The Hills Are Alive With the Sound of Klaxons
The natural fallout of having a modern printer capable of quickly vomitting out ridiculous amounts of terrain is the sudden desire to save time and effort. While looking into the potential usefulness of PVB, I stumbled across ‘rock’ filaments and was intrigued. Even ignoring marketing woo about ‘feeling like rock’ (no, it’s plastic) and special textures (no, plastic) and other questionable claims (p l a s t i c), my interest was piqued.
What’s better than a sprawling city? A sprawling city surrounded by hills. For Battletech, decades of tradition indicates the use of comically rocky hills. So, would it be possible to achieve acceptable quality and visual interest, with minimal post-processing, effectively straight off of the printer? I electronically slammed down my $20 and set up to find out.
There are a variety of manufactures of ‘rock-like’ filaments, but my choice for this grand experiment was Overture’s Rock PLA in ‘Fossil Rock’. While my experiences with Overture haven’t been purely excellent, they’ve been pretty okay, and I decided to go with a well-known brand that I at least had familiarity with. Initial research on rock-like PLA in general revealed numerous tales of woe and nozzle clogs, however, these seem centered entirely around ‘marble’ variants - the white-grey stuff infused with questionable black dots of mystery material. You know, the stuff that looks nothing whatsoever like marble. Given this isn’t a feature of rock-like PLA that actually looks anything like actual rock, I figured I wouldn’t have to worry about nozzle clogs. And indeed, I did not.
My hills of choice? HexTech, of course. Initially straight out of the free bundle, but I quickly found myself throwing my credit card at my screen because, let’s face it: HexTech.
The immediate result was magnificent, regardless of some outstanding flaws.

Flawed, but beautiful.
Settings on my A1 were kind of a crapshoot, given that - at least at the time - there was no verified preset for Overture Rock PLA. Had some minor overhang spaghoots on some pieces, but it’s hardly visible unless you’re inexplicably looking at the pieces from below. And by minor, I mean minor - everything was intact; nothing was floating, there weren’t any gaping holes - just a noodle here or there that was not exactly flattened. This problem largely vanished with judicious use of supports, which has also given me some fun looking refuse that would make for some nice treetrunks. The major issue, in my opinion, is the top surface; you can see the obvious defects here. The reality is I have completely forgotten that ironing is even a thing, because my Ender 3 was so catastrophically bad at ironing, that enabling it basically guaranteed the massacre of 20+ hour prints. At any rate, the defects here are nothing that can’t be easy covered up.
The beauty, though. The color transitions are gentle and lovely; and for best results, I suggest loading up a build plate to capacity to allow greater variation, especially on lower height pieces. The texture is indeed outstanding - there are visible layer lines, make no mistake, but they disappear from the eye from mere inches away.

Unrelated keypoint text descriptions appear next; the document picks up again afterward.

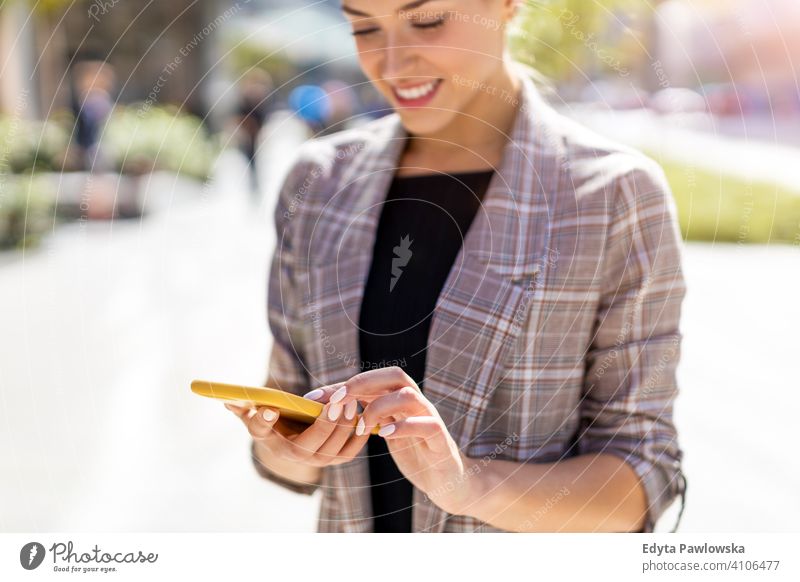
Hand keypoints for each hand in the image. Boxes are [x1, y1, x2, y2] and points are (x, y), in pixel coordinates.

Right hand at [224, 381, 369, 467]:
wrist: (292, 437)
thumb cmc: (275, 419)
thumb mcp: (256, 413)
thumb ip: (245, 407)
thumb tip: (228, 400)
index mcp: (270, 439)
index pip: (262, 429)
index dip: (264, 420)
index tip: (269, 408)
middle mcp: (294, 455)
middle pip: (311, 444)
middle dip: (326, 423)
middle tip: (337, 401)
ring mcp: (316, 460)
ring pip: (333, 449)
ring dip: (344, 427)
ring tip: (350, 404)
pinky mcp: (334, 458)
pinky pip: (349, 452)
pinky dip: (358, 437)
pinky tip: (361, 418)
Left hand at [303, 367, 477, 514]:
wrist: (448, 480)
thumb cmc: (414, 452)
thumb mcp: (385, 431)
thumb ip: (366, 416)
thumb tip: (329, 408)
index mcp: (401, 398)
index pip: (372, 379)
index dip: (341, 385)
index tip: (312, 398)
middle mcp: (417, 402)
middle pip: (394, 375)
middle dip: (361, 384)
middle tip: (335, 402)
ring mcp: (430, 417)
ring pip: (408, 395)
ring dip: (379, 408)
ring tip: (361, 429)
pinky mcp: (441, 439)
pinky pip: (426, 423)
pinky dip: (403, 426)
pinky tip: (383, 434)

Shiny. Or, hopefully, not.
I figured on hiding the surface defects with simple ballast, even before the defects actually revealed themselves: the early/free HexTech hills have a perfectly smooth surface which looks rather odd. HexTech’s hills have moved on to having a natural texture on the surface, which is nice, but would still look somewhat weird without either painting (and avoiding large amounts of painting was the entire point of this exercise) or, well, ballast.
I’m not absolutely thrilled with what I achieved here - I was trying to color match, and could have done a much better job, but… Once again, the goal here was quick and easy, not spend days searching for the perfect shade of sand on Amazon or custom dying a bag of white and easy.
Despite that, I still had to go driving around for sand, and ended up with hobby sand that inexplicably had shiny sparkly bits - which were thankfully dulled greatly by matte spray.
Still, it all worked out well enough for my purposes.

Tetanus detected.
A pleasant reminder to always look at your STLs in detail before printing. I got a fun surprise by way of entrenched pipes and a facility doorway that I could not avoid painting.
Since I was finishing these off between flocking several million miles of HexTech roads, it was a nice diversion.
But I clearly can’t be trusted with weathering and rust. Less is more? More is more. Do you even math, bro? Less can’t be more.
Conclusion

Now as to how to store these…
A+++++++++++++++ would be lazy again.
Pro:
- HexTech, as always, simply and utterly delivers.
- The gradient color and other properties of Rock PLA really does live up to its claims.
- With properly dialed-in settings, you could very realistically limit post-processing to virtually nothing more than cleaning up a few wisps of filament here and there.
- Absolute speed. The longest part of this project by far was waiting for spray-friendly temperatures since I wanted matte over the painted entrance and to reinforce the ballast.
Debatable Cons:
- Color variation will be lackluster on small, bespoke pieces. You really want a full build plate for the best effect.
- It’s utterly unfeasible to keep the colors in sync across plates. And so, geologists will hate you.
- While IMO, you can get away with variance between individual pieces, HexTech has some truly massive hills that require printing multiple build plates for a single piece. Those will probably not look great.